В дни 30-летия Победы над фашизмом ЦК КПСС направил во главе со мной делегацию в Западную Германию для участия в мероприятиях компартии. Добрались до Франкфурта-на-майне, а затем на автомобилях отправились в Нюрнберг. Именно там, где раньше устраивал свои массовые нацистские шабаши Гитлер, Герберт Мис решил провести главное торжественное собрание. Познакомились с городом. Он поразил своей архитектурой в районах старой застройки. Побывали на печально знаменитом, заросшем бурьяном стадионе, любимом месте нацистских сборищ. Неформальный контакт с немцами произошёл в ресторане, выстроенном одним симпатичным  бизнесменом под развалинами, оставшимися от Войны. Затем была поездка на автомобилях по стране, немало встреч было в Штутгарте, Саарбрюккене. Под конец мы вернулись во Франкфурт, где состоялась общенациональная манифестация, в которой приняло участие около 250 тысяч человек.

* * *

#### Задания
A: С какой целью, согласно тексту о поездке делегации, ЦК КПСС направил её в Западную Германию? Ответьте в одном–трёх предложениях.
B: Согласуются ли с текстом о поездке делегации следующие утверждения: (i) главное торжественное собрание прошло во Франкфурте; (ii) стадион, где проходили нацистские сборища, зарос бурьяном; (iii) в общенациональной манифестации участвовало около 250 тысяч человек? На каждое ответьте «да» или «нет» и приведите решающие слова текста в точной цитате.
C: Продолжите текст о поездке делегации в Западную Германию с того места, где он заканчивается.

#### Данные
* * *

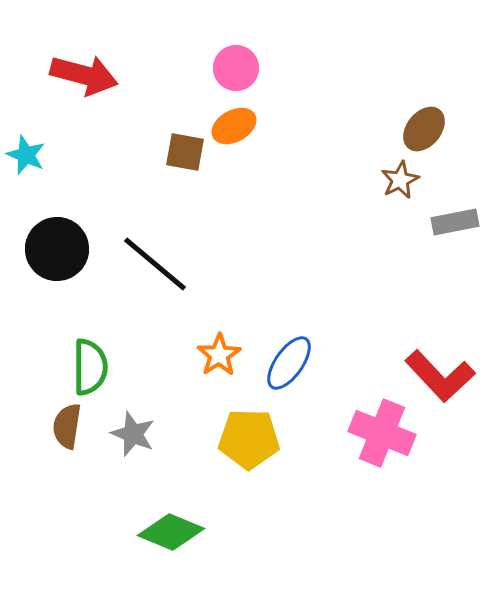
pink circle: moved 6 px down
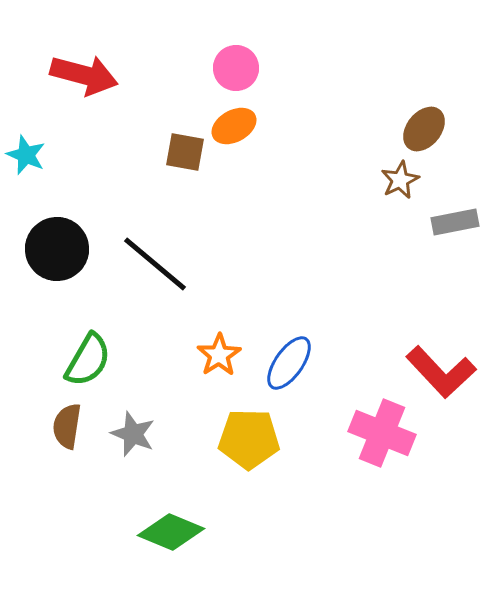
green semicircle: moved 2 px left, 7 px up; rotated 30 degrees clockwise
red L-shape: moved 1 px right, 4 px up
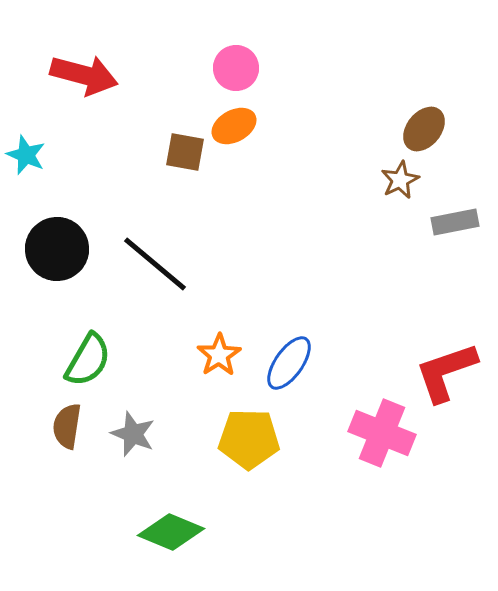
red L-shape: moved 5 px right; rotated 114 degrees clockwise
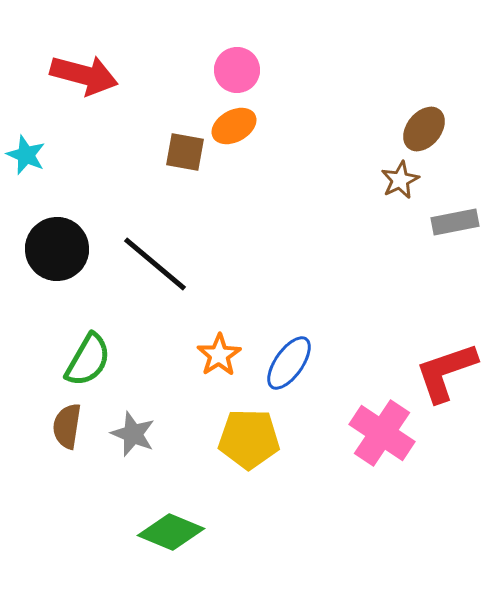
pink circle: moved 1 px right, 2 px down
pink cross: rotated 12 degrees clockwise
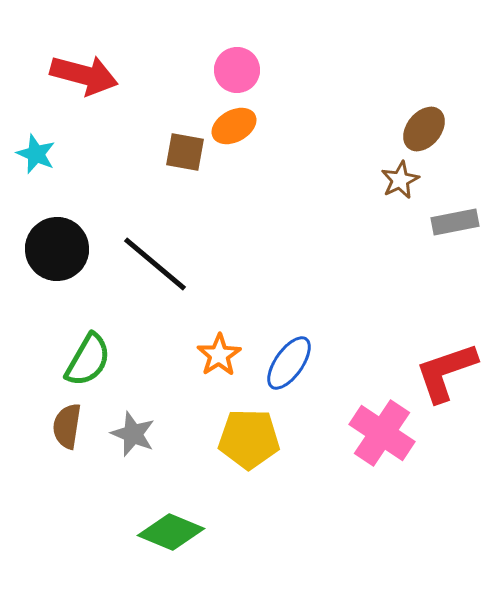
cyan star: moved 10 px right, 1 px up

* * *

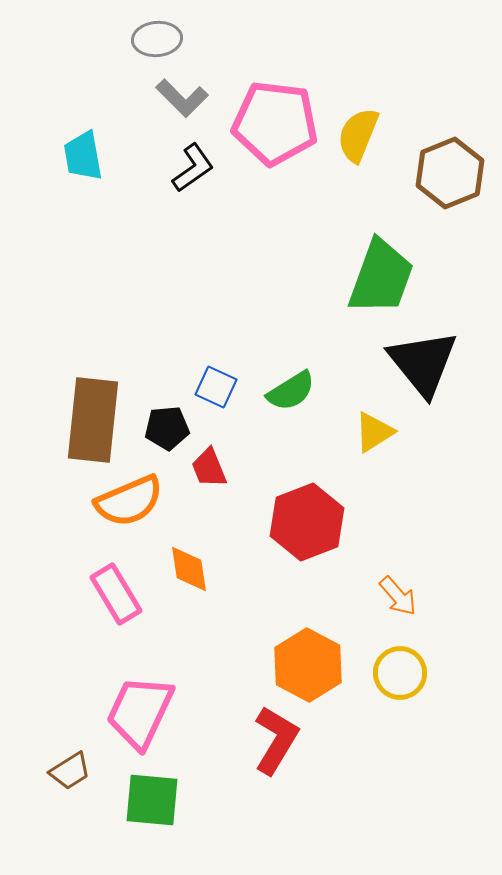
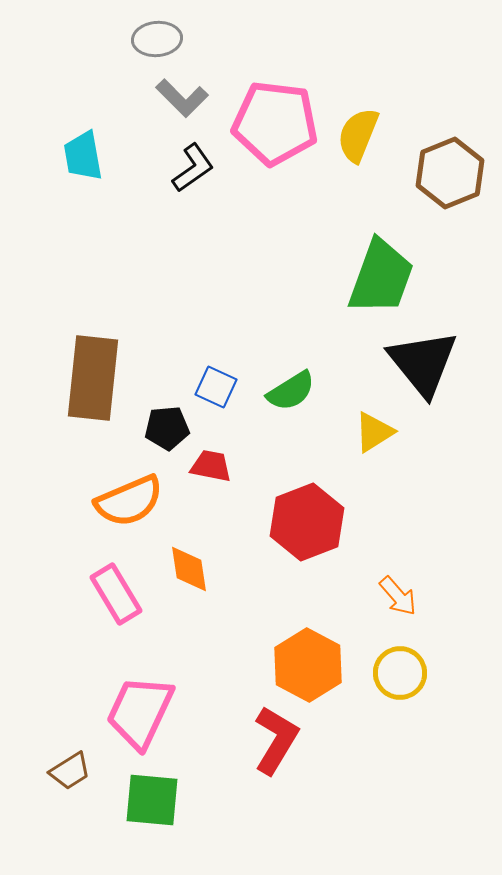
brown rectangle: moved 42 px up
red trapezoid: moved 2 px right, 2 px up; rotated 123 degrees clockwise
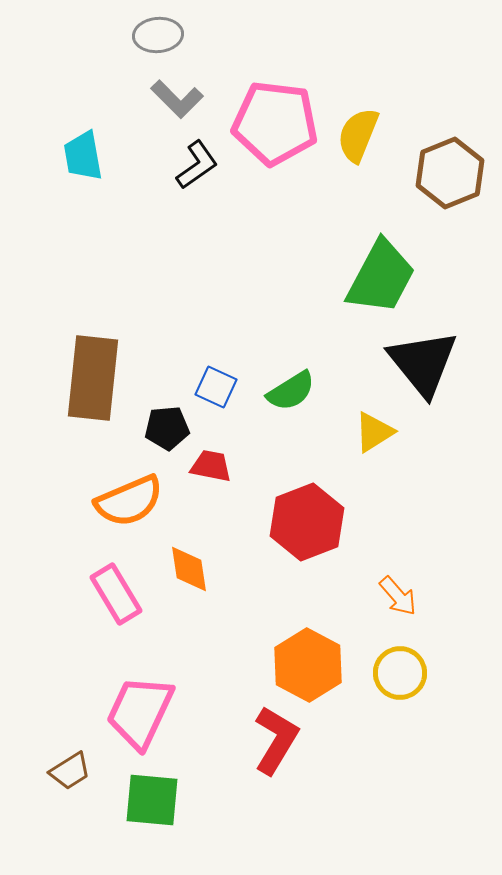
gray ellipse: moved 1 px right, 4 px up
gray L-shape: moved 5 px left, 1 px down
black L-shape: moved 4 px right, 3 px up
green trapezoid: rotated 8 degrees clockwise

* * *

#### Ответы
A: ЦК КПСС направил делегацию в Западную Германию для участия в мероприятиях компартии в дни 30-летия Победы над фашизмом.

B:
(i) Нет: «Именно там, где раньше устраивал свои массовые нацистские шабаши Гитлер, Герберт Мис решил провести главное торжественное собрание». Речь идёт о Нюрнберге.
(ii) Да: «на печально знаменитом, заросшем бурьяном стадионе, любимом месте нацистских сборищ».
(iii) Да: «в которой приняло участие около 250 тысяч человек».

C:
Все, что я узнал в ФРГ, никак не укладывалось в мои сложившиеся представления. И вот теперь официальный визит в ФРГ — в другое время, в другой роли. Я увидел новую Германию, непохожую на ту, которая, по понятным причинам, утвердилась в представлении советских людей после 1933 и 1941 годов. Открытое, благожелательное, заинтересованное отношение сотен и тысяч немцев, приветствовавших советскую делегацию, огромный интерес к тому, что происходило в СССР, серьезная позиция немецких Политиков и государственных деятелей по советско-западногерманским, европейским и международным вопросам. Я убедился: есть шанс возобновить прерванный в XX веке процесс сближения и взаимодействия между двумя великими нациями Европы, но это означало, что и вопрос об объединении может перейти в другую фазу.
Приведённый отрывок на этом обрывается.